Source texts of formatted documents
"""

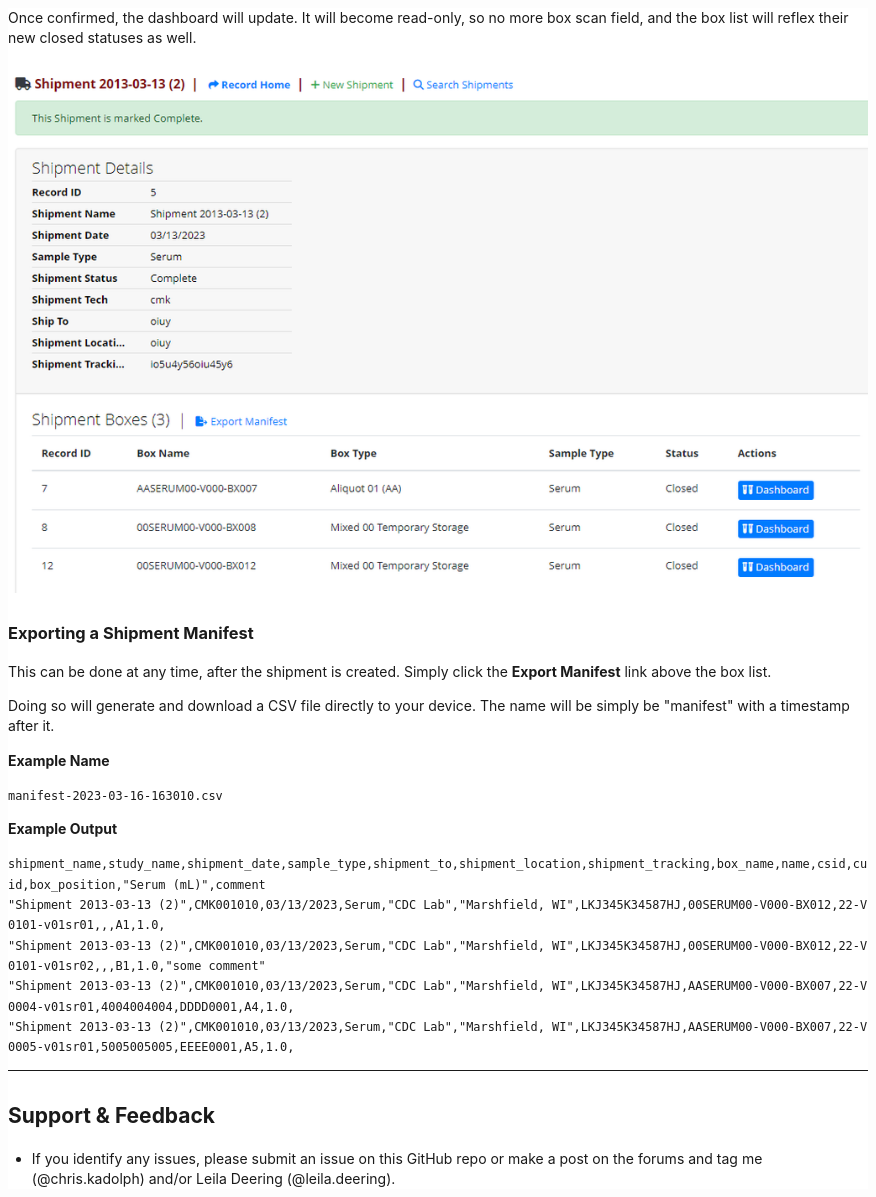 Once confirmed, the dashboard will update.  It will become read-only, so no more box scan field, and the box list will reflex their new closed statuses as well.

![shipment_complete_2](imgs/shipment_complete_2.png)

### Exporting a Shipment Manifest

This can be done at any time, after the shipment is created.  Simply click the **Export Manifest** link above the box list.

Doing so will generate and download a CSV file directly to your device.  The name will be simply be "manifest" with a timestamp after it.

**Example Name**

`manifest-2023-03-16-163010.csv`

**Example Output**

```
shipment_name,study_name,shipment_date,sample_type,shipment_to,shipment_location,shipment_tracking,box_name,name,csid,cuid,box_position,"Serum (mL)",comment
"Shipment 2013-03-13 (2)",CMK001010,03/13/2023,Serum,"CDC Lab","Marshfield, WI",LKJ345K34587HJ,00SERUM00-V000-BX012,22-V0101-v01sr01,,,A1,1.0,
"Shipment 2013-03-13 (2)",CMK001010,03/13/2023,Serum,"CDC Lab","Marshfield, WI",LKJ345K34587HJ,00SERUM00-V000-BX012,22-V0101-v01sr02,,,B1,1.0,"some comment"
"Shipment 2013-03-13 (2)",CMK001010,03/13/2023,Serum,"CDC Lab","Marshfield, WI",LKJ345K34587HJ,AASERUM00-V000-BX007,22-V0004-v01sr01,4004004004,DDDD0001,A4,1.0,
"Shipment 2013-03-13 (2)",CMK001010,03/13/2023,Serum,"CDC Lab","Marshfield, WI",LKJ345K34587HJ,AASERUM00-V000-BX007,22-V0005-v01sr01,5005005005,EEEE0001,A5,1.0,
```

---

## Support & Feedback

- If you identify any issues, please submit an issue on this GitHub repo or make a post on the forums and tag me (@chris.kadolph) and/or Leila Deering (@leila.deering).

"""

Your instructions. Give a verbatim transcription of the entries, leaving out the pictures.

Solved problem.
 Once confirmed, the dashboard will update.  It will become read-only, so no more box scan field, and the box list will reflex their new closed statuses as well.

![shipment_complete_2](imgs/shipment_complete_2.png)

### Exporting a Shipment Manifest

This can be done at any time, after the shipment is created.  Simply click the **Export Manifest** link above the box list.

Doing so will generate and download a CSV file directly to your device.  The name will be simply be "manifest" with a timestamp after it.

**Example Name**

`manifest-2023-03-16-163010.csv`

**Example Output**

```
shipment_name,study_name,shipment_date,sample_type,shipment_to,shipment_location,shipment_tracking,box_name,name,csid,cuid,box_position,"Serum (mL)",comment
"Shipment 2013-03-13 (2)",CMK001010,03/13/2023,Serum,"CDC Lab","Marshfield, WI",LKJ345K34587HJ,00SERUM00-V000-BX012,22-V0101-v01sr01,,,A1,1.0,
"Shipment 2013-03-13 (2)",CMK001010,03/13/2023,Serum,"CDC Lab","Marshfield, WI",LKJ345K34587HJ,00SERUM00-V000-BX012,22-V0101-v01sr02,,,B1,1.0,"some comment"
"Shipment 2013-03-13 (2)",CMK001010,03/13/2023,Serum,"CDC Lab","Marshfield, WI",LKJ345K34587HJ,AASERUM00-V000-BX007,22-V0004-v01sr01,4004004004,DDDD0001,A4,1.0,
"Shipment 2013-03-13 (2)",CMK001010,03/13/2023,Serum,"CDC Lab","Marshfield, WI",LKJ345K34587HJ,AASERUM00-V000-BX007,22-V0005-v01sr01,5005005005,EEEE0001,A5,1.0,
```

---

## Support & Feedback

- If you identify any issues, please submit an issue on this GitHub repo or make a post on the forums and tag me (@chris.kadolph) and/or Leila Deering (@leila.deering).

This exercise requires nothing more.